La seconda sezione, “la geografia sociale tra Italia e Francia” ricalca l’origine italo-francese del dibattito, mettendo appunto a confronto riflessioni e pratiche che si originano ai due lati delle Alpi e che non possono prescindere dalle scuole  di Robert Hérin e di Pasquale Coppola. In questa sezione, sono raccolti gli interventi di Guy Di Méo, Isabelle Dumont, Vincenzo Guarrasi, Mirella Loda, Paolo Pegorer, Michel Lussault. Tutti i contributi, dalle diverse prospettive d’analisi, sono volti a fornire strumenti, metodologie, definizioni alla geografia sociale, una disciplina dai tratti ancora sfumati e dalla costituzione magmatica, in continua trasformazione ed evoluzione. Appare chiaro, però, l’intento di trovare un’unità d’azione e di operazione (si vedano, in particolare, gli interventi di Loda e Lussault).
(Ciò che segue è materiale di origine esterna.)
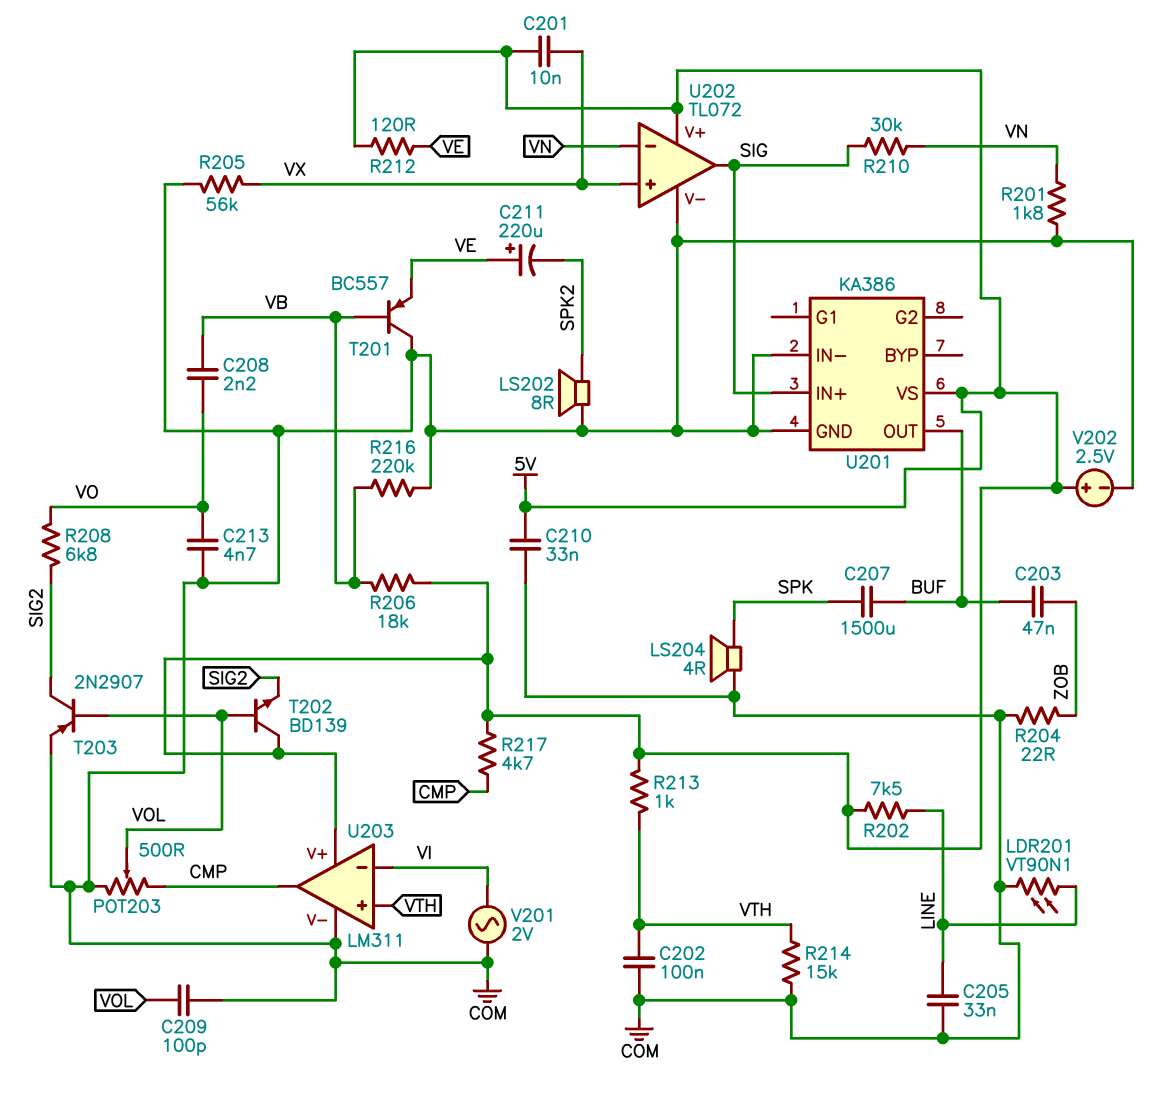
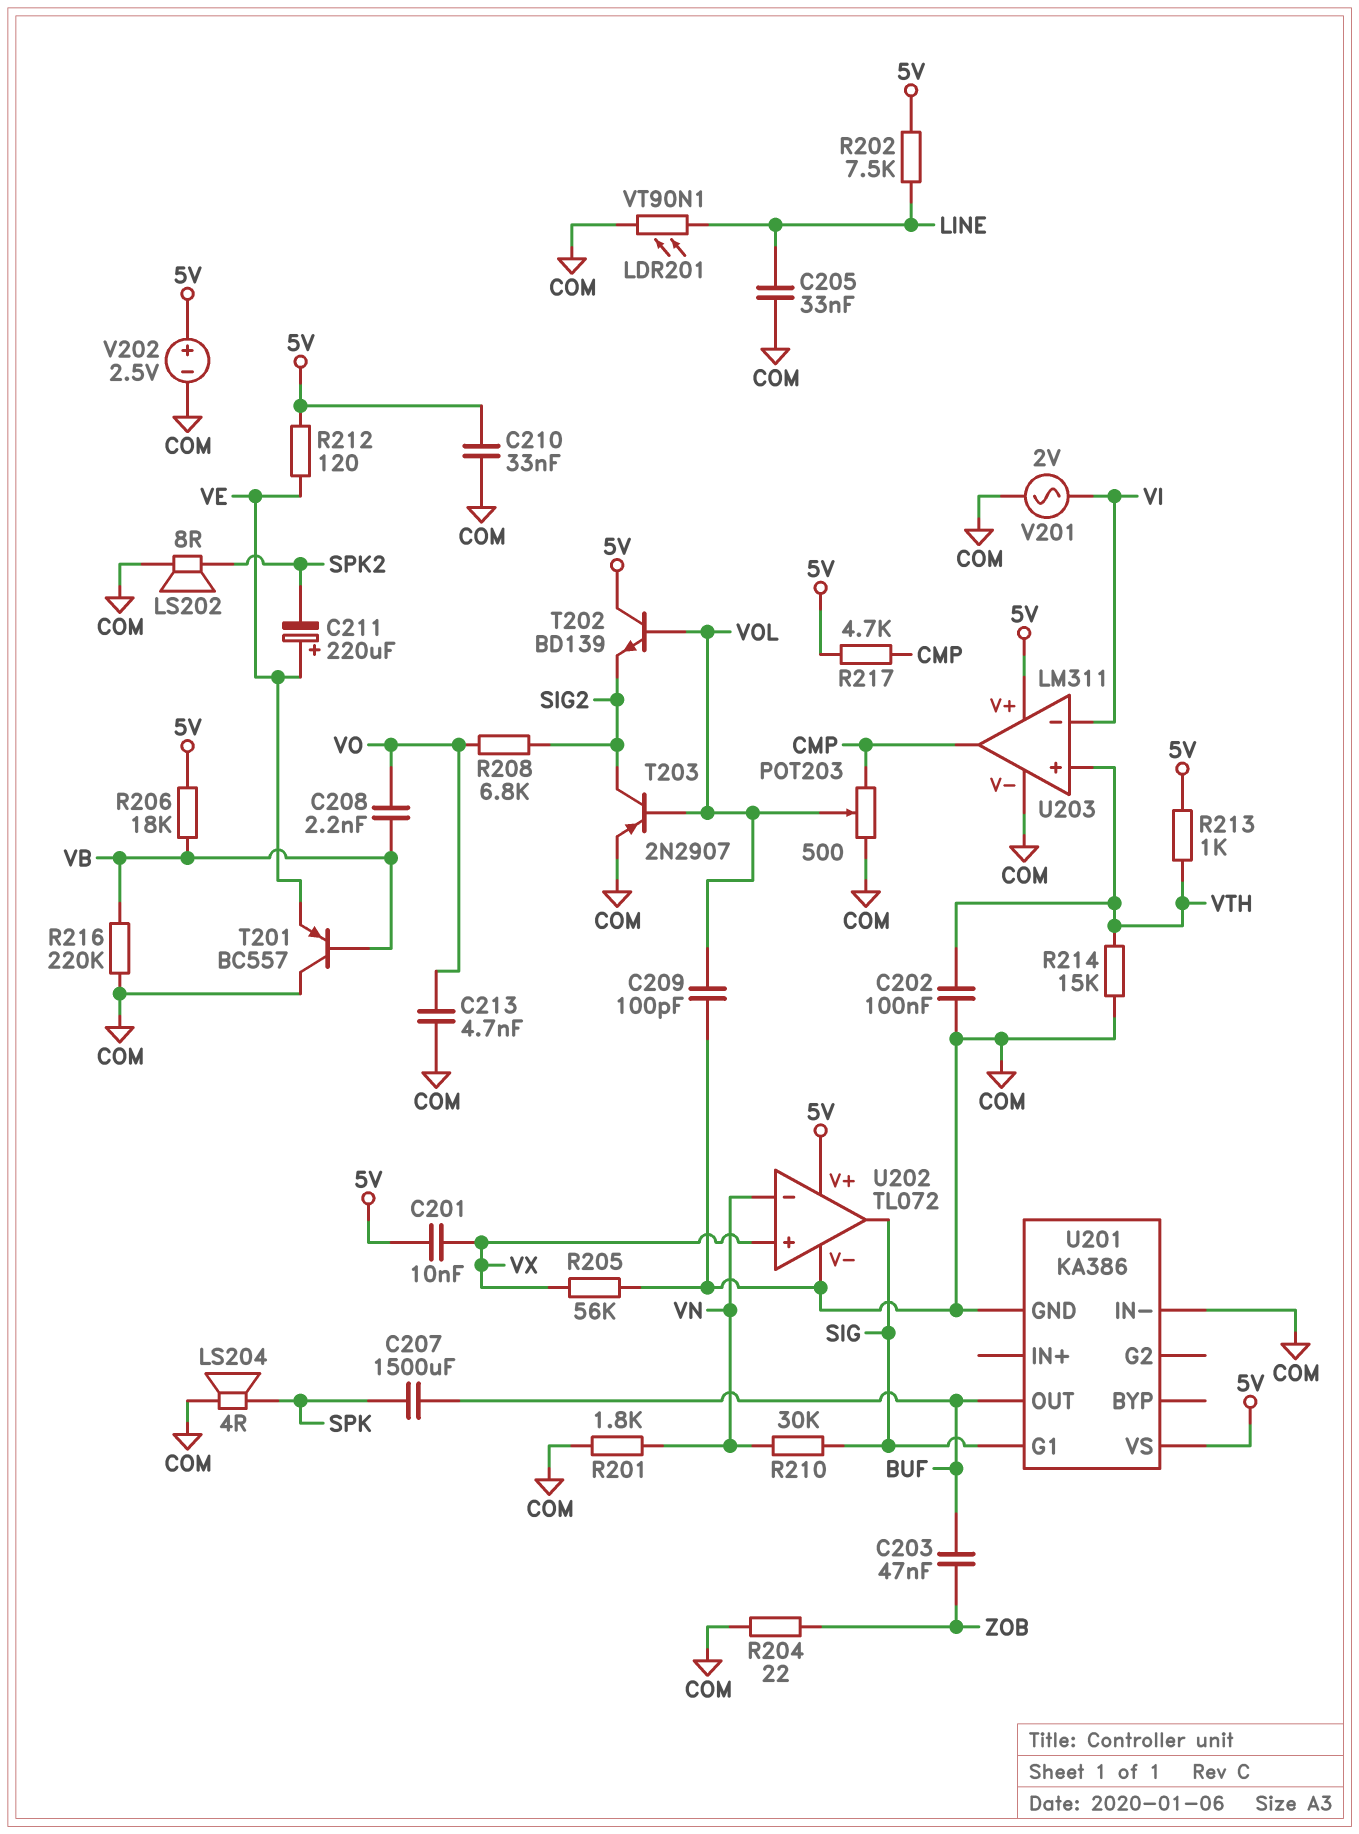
U201 pin G1: none -> SIG
U201 pin IN+: SIG -> none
La terza sezione costituisce un passaggio dalla teoria alla pratica, prendendo in esame esperienze di studio relative a contesti urbani. Il titolo, non a caso, è “Città in trasformazione e aspetti sociali”. In questa sezione si rimarca ancora una volta il legame imprescindibile tra indagine geografica ed indagine sociale, tra analisi ed interpretazione dello spazio, tra riflessione sul degrado delle città e analisi delle istanze di riscatto. Anche in questo caso, l’approccio interdisciplinare e multi-prospettico è palese: si va dalla ‘nozione’ di quartiere (Pascale Froment), alla riflessione sulla periferia (Nicolas Bautès, Francesca Governa, Marco Picone, Marina Marengo, Benoit Raoulx). Un cenno a sé merita l’intervento di Robert Hérin, nel quale egli mette in pratica l’indirizzo di fondo della geografia sociale, che egli stesso ha teorizzato, ossia l’idea che il geografo debba definire «le dimensioni spaziali dei problemi sociali».